Les oreilles d'Apple ne cessent de siffler depuis les lancements d'iOS 8 et d'OS X Yosemite autour de la qualité des logiciels système du constructeur : les nombreux bugs et bizarreries recensés donnent l'impression que la Pomme n'arrive pas à maîtriser le rythme annuel qu'elle s'est elle-même imposée (lire : Ces bugs d'iOS et OS X qui gâchent le plaisir). L'accumulation de bugs, dont certains ressemblent à des fautes de débutants comme l'étonnant « effet Pinocchio » donne à réfléchir : Marco Arment a début janvier initié une large discussion publique sur le problème (lire : OS X à marche forcée, Apple doit-elle ralentir la cadence ?). Jean-Louis Gassée ajoute son petit grain de sel dans sa note hebdomadaire.
Pour illustrer son propos, l'ancien DG d'Apple liste quelques bugs d'OS X qui lui sont particulièrement pénibles, comme l'intégration mal fichue d'hyperliens dans Pages, la multiplication des doublons dans iTunes, les fonctions de base toujours manquantes dans iWork sur iCloud… Au delà de la liste à la Prévert que chaque utilisateur pourra compléter, Gassée met en parallèle ces bugs de plus en plus visibles et nombreux avec la hausse continue des dépenses en recherche et développement d'Apple : +39% en 2012, +32% en 2013, +35% en 2014.

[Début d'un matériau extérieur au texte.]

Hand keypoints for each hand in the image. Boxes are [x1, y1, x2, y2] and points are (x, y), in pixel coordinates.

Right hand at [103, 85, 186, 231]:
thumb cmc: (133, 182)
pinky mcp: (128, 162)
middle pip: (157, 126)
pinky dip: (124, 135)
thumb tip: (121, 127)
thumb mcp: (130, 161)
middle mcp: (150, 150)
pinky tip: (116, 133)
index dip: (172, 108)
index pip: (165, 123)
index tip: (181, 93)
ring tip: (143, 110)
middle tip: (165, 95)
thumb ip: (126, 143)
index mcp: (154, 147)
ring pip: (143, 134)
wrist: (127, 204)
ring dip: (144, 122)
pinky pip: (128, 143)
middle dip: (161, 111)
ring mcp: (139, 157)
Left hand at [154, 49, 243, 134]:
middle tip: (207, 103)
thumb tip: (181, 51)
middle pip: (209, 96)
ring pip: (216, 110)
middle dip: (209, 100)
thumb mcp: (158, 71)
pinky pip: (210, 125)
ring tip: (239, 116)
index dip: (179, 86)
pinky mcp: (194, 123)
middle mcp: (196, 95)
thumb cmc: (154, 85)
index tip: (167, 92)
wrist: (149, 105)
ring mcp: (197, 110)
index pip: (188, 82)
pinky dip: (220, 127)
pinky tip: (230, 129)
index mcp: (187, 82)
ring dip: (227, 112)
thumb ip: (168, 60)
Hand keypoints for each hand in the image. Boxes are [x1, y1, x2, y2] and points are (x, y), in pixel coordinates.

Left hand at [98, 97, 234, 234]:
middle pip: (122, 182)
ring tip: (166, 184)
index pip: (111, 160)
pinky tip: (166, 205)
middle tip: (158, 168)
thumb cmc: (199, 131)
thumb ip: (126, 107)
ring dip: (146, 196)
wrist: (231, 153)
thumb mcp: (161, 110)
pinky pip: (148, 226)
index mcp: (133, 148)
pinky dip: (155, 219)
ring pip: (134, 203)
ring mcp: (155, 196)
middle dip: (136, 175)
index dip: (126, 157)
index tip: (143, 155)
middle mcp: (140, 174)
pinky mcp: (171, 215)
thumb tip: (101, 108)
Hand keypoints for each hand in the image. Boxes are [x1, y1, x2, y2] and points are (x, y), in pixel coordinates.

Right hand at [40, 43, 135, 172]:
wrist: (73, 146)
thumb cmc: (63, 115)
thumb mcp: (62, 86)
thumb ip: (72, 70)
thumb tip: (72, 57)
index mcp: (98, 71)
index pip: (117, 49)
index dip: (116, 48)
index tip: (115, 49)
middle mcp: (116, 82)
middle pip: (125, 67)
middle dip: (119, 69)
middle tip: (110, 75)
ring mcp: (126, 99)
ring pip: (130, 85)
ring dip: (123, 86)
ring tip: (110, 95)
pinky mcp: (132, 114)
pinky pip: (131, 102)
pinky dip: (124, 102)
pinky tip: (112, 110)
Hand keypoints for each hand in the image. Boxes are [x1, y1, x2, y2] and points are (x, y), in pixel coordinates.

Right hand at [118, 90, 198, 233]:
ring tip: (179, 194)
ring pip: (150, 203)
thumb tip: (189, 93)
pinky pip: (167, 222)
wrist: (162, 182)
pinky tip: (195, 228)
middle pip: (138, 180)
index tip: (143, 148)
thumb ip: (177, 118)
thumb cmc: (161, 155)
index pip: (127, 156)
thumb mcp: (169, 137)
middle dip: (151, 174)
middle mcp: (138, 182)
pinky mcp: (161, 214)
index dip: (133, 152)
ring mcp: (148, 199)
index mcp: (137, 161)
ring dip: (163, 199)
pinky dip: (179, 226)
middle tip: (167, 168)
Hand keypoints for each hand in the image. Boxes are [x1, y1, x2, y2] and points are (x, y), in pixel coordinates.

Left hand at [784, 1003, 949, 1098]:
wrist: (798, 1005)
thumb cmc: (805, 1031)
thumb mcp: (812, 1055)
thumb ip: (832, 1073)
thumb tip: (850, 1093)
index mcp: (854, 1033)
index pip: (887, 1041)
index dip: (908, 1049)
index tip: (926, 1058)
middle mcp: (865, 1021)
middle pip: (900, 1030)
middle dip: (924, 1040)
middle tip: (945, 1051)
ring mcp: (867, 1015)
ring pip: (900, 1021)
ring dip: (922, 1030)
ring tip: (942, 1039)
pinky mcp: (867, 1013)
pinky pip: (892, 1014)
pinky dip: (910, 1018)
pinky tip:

Une grande partie de ces investissements colossaux est consacrée à l'embauche de nouveaux ingénieurs logiciels et développeurs : « empiler les gens les uns sur les autres », selon l'image de Jean-Louis Gassée, et la multiplication de couches de plus en plus opaques, résulte en des problèmes toujours plus aigus de gestion du personnel ainsi qu'une capacité diluée à diagnostiquer les problèmes des uns et des autres.
Autre considération à prendre en compte : où placer les meilleurs éléments ? Sur iOS ou OS X ? Dans Pages ou Mail ? Le créateur de BeOS donne justement l'exemple de Mail, qui a souffert plus qu'à son tour des atermoiements d'Apple en termes de suivi qualité de ses logiciels. Durant plusieurs années, l'application de gestion d'e-mails d'Apple a souffert de gros soucis de fiabilité; il a fallu la mise en place d'un nouveau directeur pour que des décisions soient finalement prises et faire en sorte que l'application soit (un peu plus) aboutie. Et Jean-Louis Gassée de souhaiter que les équipes en charge du développement d'iTunes et d'iWork aient rapidement droit à la même médecine…
Il espère surtout qu'Apple ne se contentera pas de glisser sur la pente d'une « médiocrité satisfaite » : « Si Apple passait une année à se concentrer sur des correctifs solides plutôt que sur le lancement de logiciels juste bons à accompagner les nouveautés matérielles, cela montrerait une volonté de tirer la qualité vers le haut plutôt que de la laisser glisser ». Vœu pieux ? On aura une petite idée du chemin que prendra Apple en juin, durant la WWDC.